Pasó una hora ¿tal vez dos? cuando me atendió. Estaba en una piecita, llena de cajas de cartón y trapos, telas amontonadas ¿una pieza de costura? No vi ninguna máquina de coser. Me hizo cortar enseguida un mazo de cartas, muy ajadas, con la mano izquierda.

- ¿Qué te pasa? - me tuteó.

- Estoy buscando una carta...

- ¿Algún amor? - preguntó.

- Puede ser ¿algún amor?

- Soy yo la que tengo que preguntar y vos la que contestás - dijo mirándome fijamente con sus ojos redondos y oscuros.

- Está bien - dije. Pensaba si realmente esa mujer podía adivinar algo.

- A vos te inquieta algo ...

- Sí, busco una carta, no la encuentro...

- ¿Sabés por qué?

- No - contesté.

- Porque todavía no aprendiste nada...

- ¿Y qué es lo que tengo que aprender?

- Son pocas cosas, haceme caso - contestó

- Dígame, entonces...

- Mirá, las amigas o las que se dicen amigas tuyas, siempre te van a envidiar, entonces cuando veas a alguna cerca, aunque estés muy bien, caminá un poco renga, hacete siempre la que te duelen las piernas y encorvate un poco, así la envidia es menos ¿sabés?

- ¿Le parece?

- Claro, ¿cómo no me va a parecer? Lo hago siempre que veo a alguna conocida, porque amiga lo que es amiga, no es ninguna, eso lo aprendí ya de vieja, como me ves. Entonces bajo del colectivo rengueando, camino despacio y así ninguna se pone a envidiarme.

- Bueno, seguiré el consejo entonces...- dije como para no quedar mal.

- Y ahora te doy un consejo con los hombres, porque con las mujeres con lo que te dije antes, basta. Con los hombres, mejor uno que te proteja y no uno que tengas que proteger vos.

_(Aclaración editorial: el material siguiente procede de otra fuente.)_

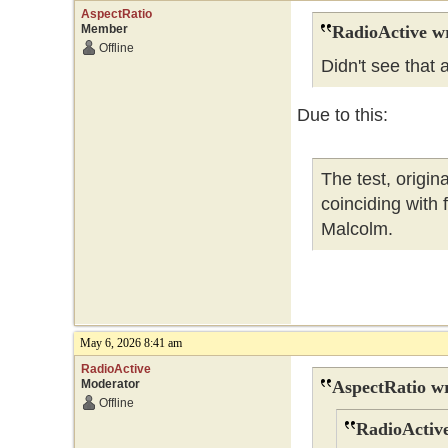
AspectRatio
Member
RadioActive w
Offline
Didn't see that
Due to this:
The test, origi
coinciding with
Malcolm.
May 6, 2026 8:41 am
RadioActive
Moderator
AspectRatio wr
Offline
RadioActive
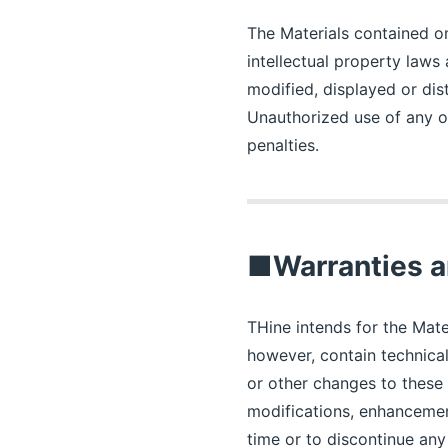
The Materials contained on
intellectual property laws
modified, displayed or dis
Unauthorized use of any of
penalties.
■Warranties a
THine intends for the Mate
however, contain technica
or other changes to these 
modifications, enhancemen
time or to discontinue an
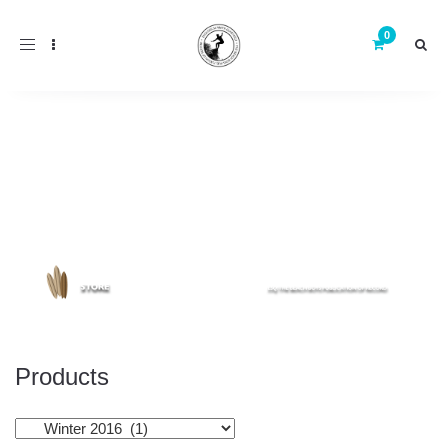
Toggle
navigation
Products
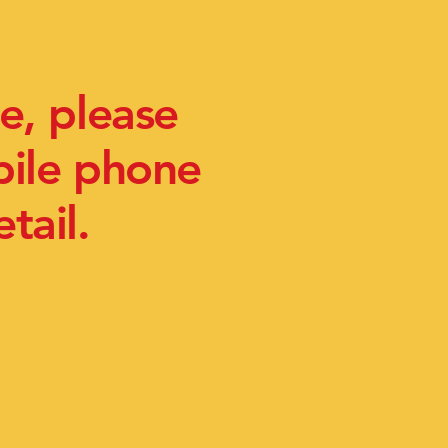
e, please
bile phone
tail.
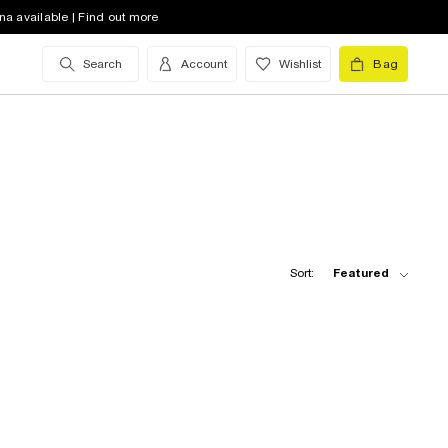
na available | Find out more
Search
Account
Wishlist
Bag
Sort:
Featured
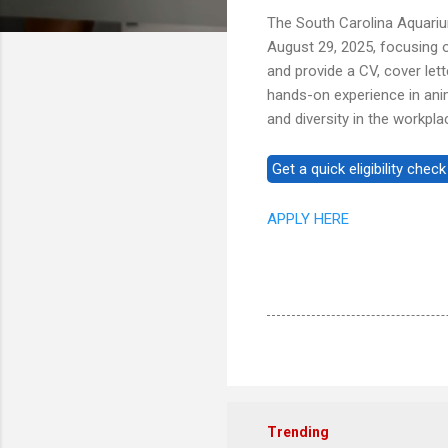
The South Carolina Aquariu
August 29, 2025, focusing on
and provide a CV, cover let
hands-on experience in ani
and diversity in the workpla
APPLY HERE
Trending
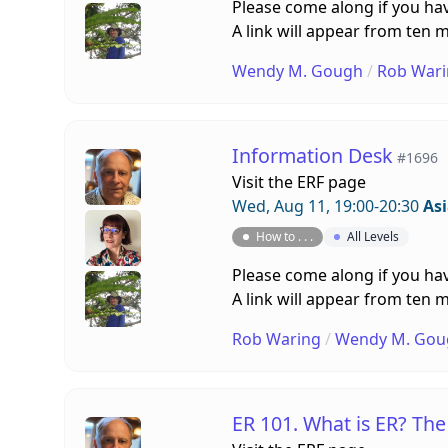
Please come along if you hav
A link will appear from ten m
Wendy M. Gough
/
Rob Wari
Information Desk
#1696
Visit the
ERF page
Wed, Aug 11, 19:00-20:30
As
How to . . .
All Levels
Please come along if you hav
A link will appear from ten m
Rob Waring
/
Wendy M. Gou
ER 101. What is ER? Th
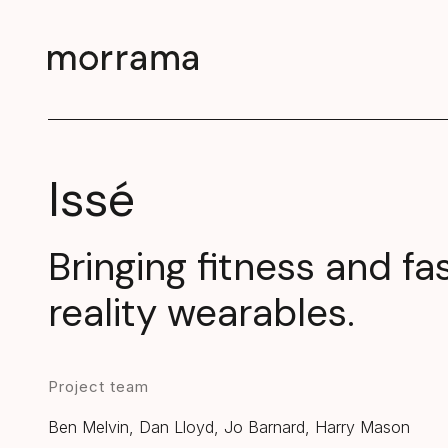
Issé
Bringing fitness and fa
reality wearables.
Project team
Ben Melvin, Dan Lloyd, Jo Barnard, Harry Mason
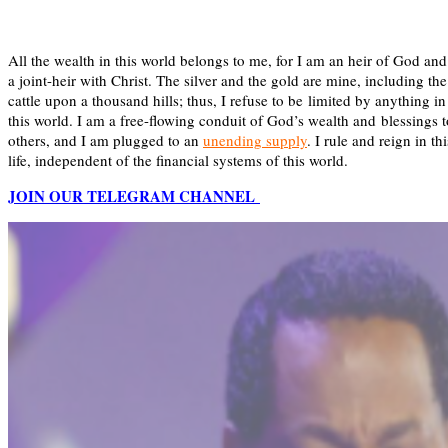
All the wealth in this world belongs to me, for I am an heir of God and
a joint-heir with Christ. The silver and the gold are mine, including the
cattle upon a thousand hills; thus, I refuse to be limited by anything in
this world. I am a free-flowing conduit of God’s wealth and blessings t
others, and I am plugged to an
unending supply
. I rule and reign in thi
life, independent of the financial systems of this world.
JOIN OUR TELEGRAM CHANNEL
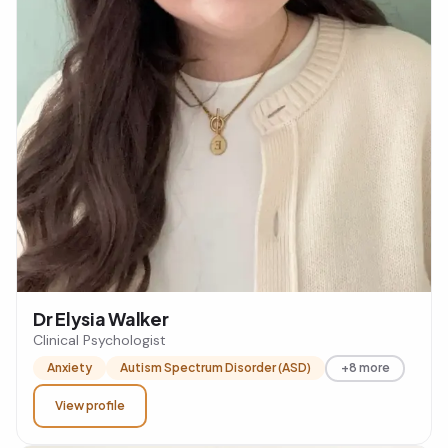
Dr Elysia Walker
Clinical Psychologist
Anxiety
Autism Spectrum Disorder (ASD)
+8 more
View profile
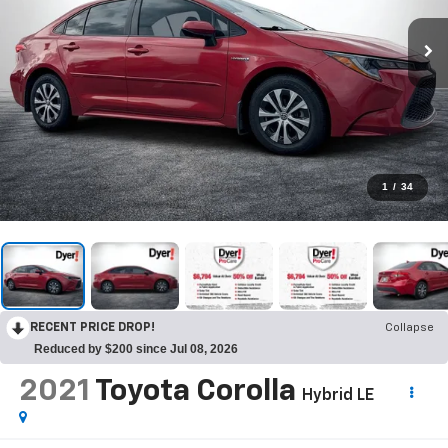
1
/
34
RECENT PRICE DROP!
Collapse
Reduced by $200 since Jul 08, 2026
2021
Toyota Corolla
Hybrid LE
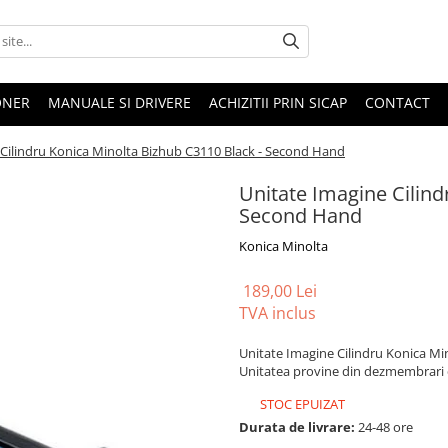
ONER
MANUALE SI DRIVERE
ACHIZITII PRIN SICAP
CONTACT
 Cilindru Konica Minolta Bizhub C3110 Black - Second Hand
Unitate Imagine Cilind
Second Hand
Konica Minolta
189,00 Lei
TVA inclus
Unitate Imagine Cilindru Konica M
Unitatea provine din dezmembrari
STOC EPUIZAT
Durata de livrare:
24-48 ore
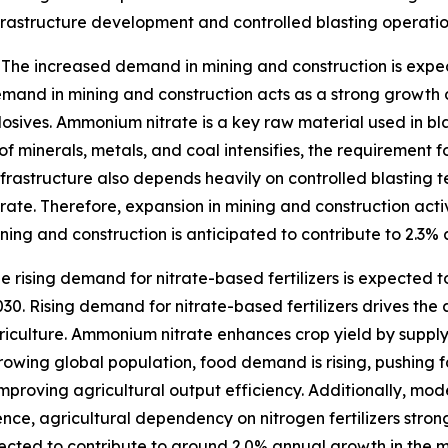
nfrastructure development and controlled blasting operatio
The increased demand in mining and construction is expe
and in mining and construction acts as a strong growth 
xplosives. Ammonium nitrate is a key raw material used in b
of minerals, metals, and coal intensifies, the requirement f
infrastructure also depends heavily on controlled blasting t
te. Therefore, expansion in mining and construction activi
ing and construction is anticipated to contribute to 2.3%
e rising demand for nitrate-based fertilizers is expected 
0. Rising demand for nitrate-based fertilizers drives the
riculture. Ammonium nitrate enhances crop yield by supplyi
growing global population, food demand is rising, pushing f
 improving agricultural output efficiency. Additionally, m
nce, agricultural dependency on nitrogen fertilizers stron
ojected to contribute to around 2.0% annual growth in the 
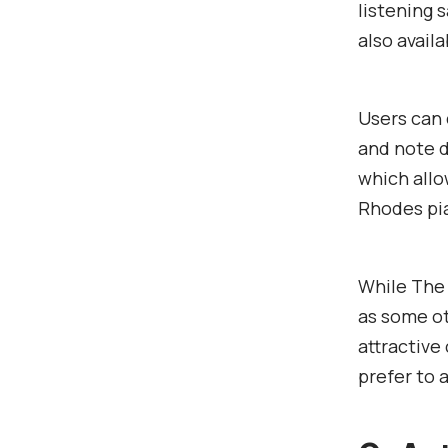
listening 
also availa
Users can 
and note d
which allo
Rhodes pi
While The 
as some ot
attractive
prefer to 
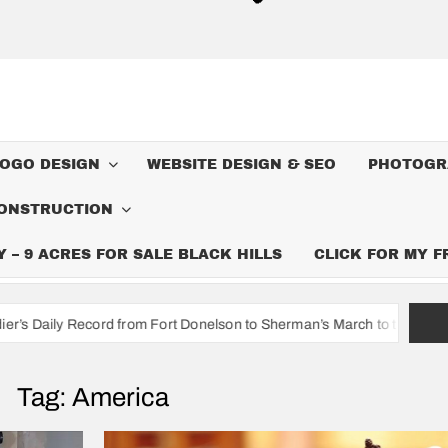
LOGO DESIGN
WEBSITE DESIGN & SEO
PHOTOGR
ONSTRUCTION
– 9 ACRES FOR SALE BLACK HILLS
CLICK FOR MY 
rom Fort Donelson to Sherman’s March to the Sea
I’m A Cowb
Tag:
America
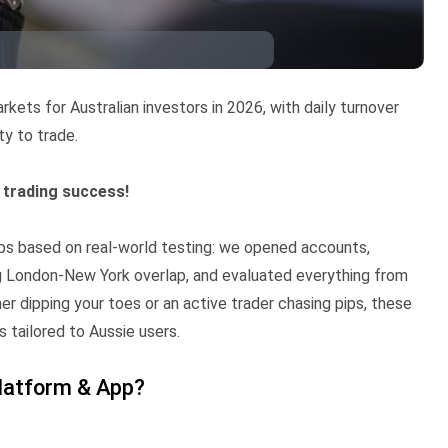
ets for Australian investors in 2026, with daily turnover
ty to trade.
o trading success!
pps based on real-world testing: we opened accounts,
 London-New York overlap, and evaluated everything from
r dipping your toes or an active trader chasing pips, these
s tailored to Aussie users.
latform & App?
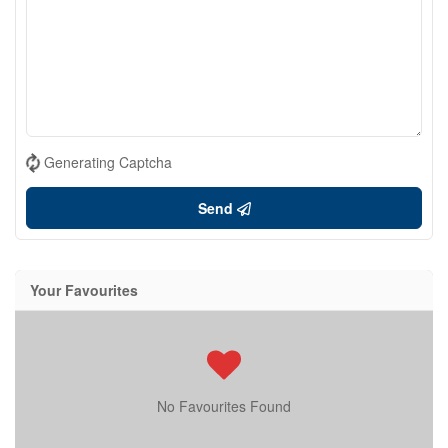
Generating Captcha
Send
Your Favourites
No Favourites Found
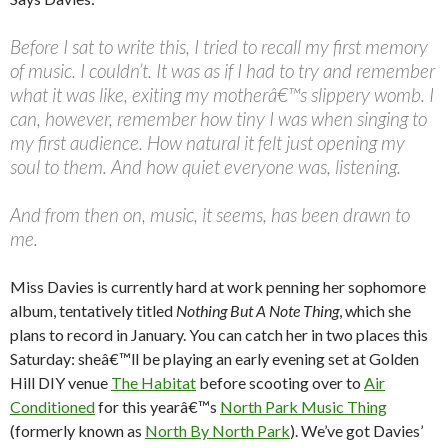
Before I sat to write this, I tried to recall my first memory
of music. I couldn’t. It was as if I had to try and remember
what it was like, exiting my motherâ€™s slippery womb. I
can, however, remember how tiny I was when singing to
my first audience. How natural it felt just opening my
soul to them. And how quiet everyone was, listening.
And from then on, music, it seems, has been drawn to
me.
Miss Davies is currently hard at work penning her sophomore
album, tentatively titled
Nothing But A Note Thing
, which she
plans to record in January. You can catch her in two places this
Saturday: sheâ€™ll be playing an early evening set at Golden
Hill DIY venue
The Habitat
before scooting over to
Air
Conditioned
for this yearâ€™s
North Park Music Thing
(formerly known as
North By North Park
). We’ve got Davies’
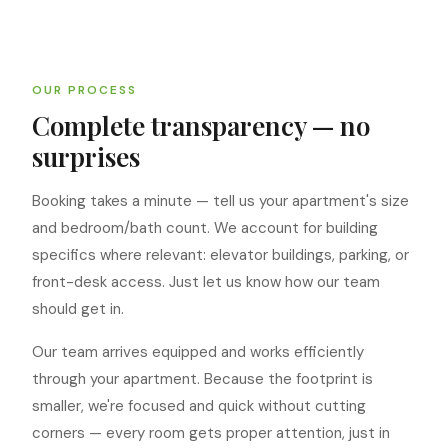
OUR PROCESS
Complete transparency — no
surprises
Booking takes a minute — tell us your apartment's size
and bedroom/bath count. We account for building
specifics where relevant: elevator buildings, parking, or
front-desk access. Just let us know how our team
should get in.
Our team arrives equipped and works efficiently
through your apartment. Because the footprint is
smaller, we're focused and quick without cutting
corners — every room gets proper attention, just in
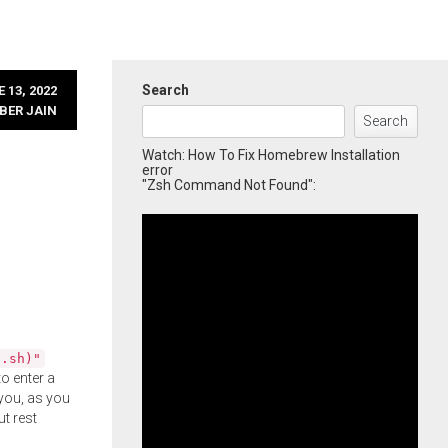
Search
 13, 2022
BER JAIN
Search
Watch: How To Fix Homebrew Installation
error
"Zsh Command Not Found":
l.sh)"
o enter a
you, as you
ut rest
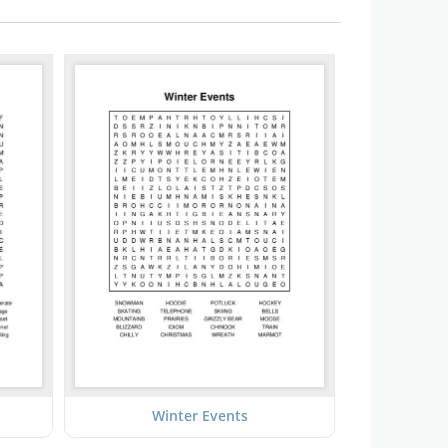
Winter Events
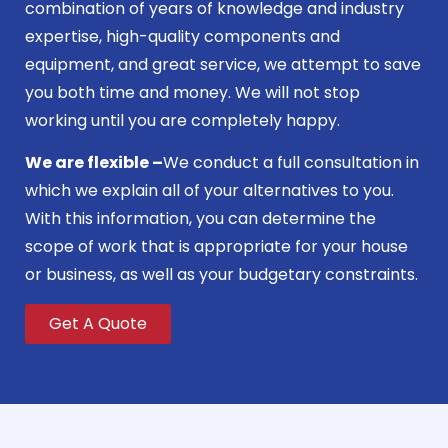
combination of years of knowledge and industry
expertise, high-quality components and
equipment, and great service, we attempt to save
you both time and money. We will not stop
working until you are completely happy.
We are flexible –
We conduct a full consultation in
which we explain all of your alternatives to you.
With this information, you can determine the
scope of work that is appropriate for your house
or business, as well as your budgetary constraints.
Get A Quote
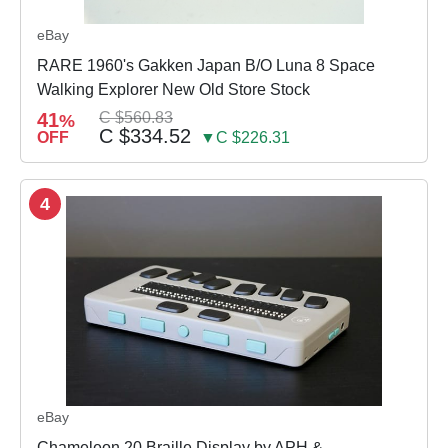
eBay
RARE 1960's Gakken Japan B/O Luna 8 Space
Walking Explorer New Old Store Stock
41
C $560.83
%
C $334.52
OFF
▼C $226.31
4
eBay
Chameleon 20 Braille Display by APH &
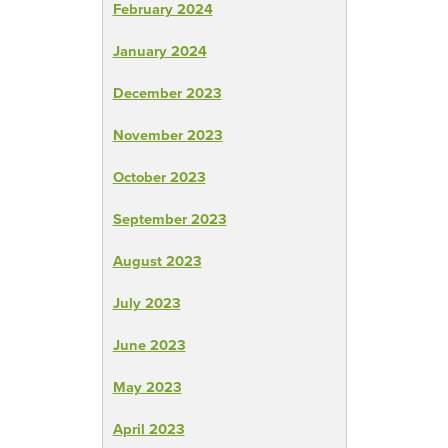
February 2024
January 2024
December 2023
November 2023
October 2023
September 2023
August 2023
July 2023
June 2023
May 2023
April 2023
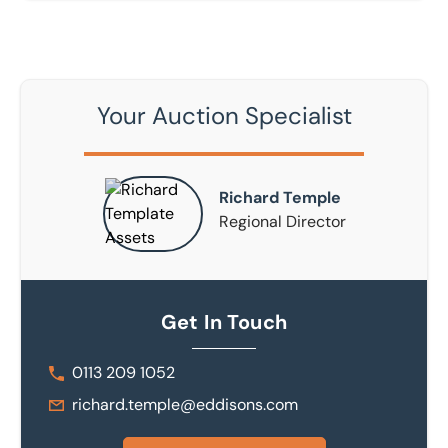
Your Auction Specialist
Richard Temple
Regional Director
Get In Touch
0113 209 1052
richard.temple@eddisons.com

- No es mi intención proteger a nadie...

- Te ven fuerte, querida, te ven capaz de proteger y eso no te va a servir, buscáte a alguien que te pueda proteger a vos... haceme caso.

- Gracias - atiné a decir.

Nunca nadie antes me había dicho esas cosas, fui a la adivina del pueblo a buscar una pista, algo que me dijera dónde podía estar la carta de Gardel y me encontré con las palabras, los consejos de esta mujer. Le debería decir lo mismo a todas las que estaban ahí.

La noche ya se avecinaba, los pájaros cantaban, poco, refugiados ya en los árboles y algunas sombras de las hojas empezaban a dibujarse en las veredas. Me apuré a caminar, iba directo al hotel.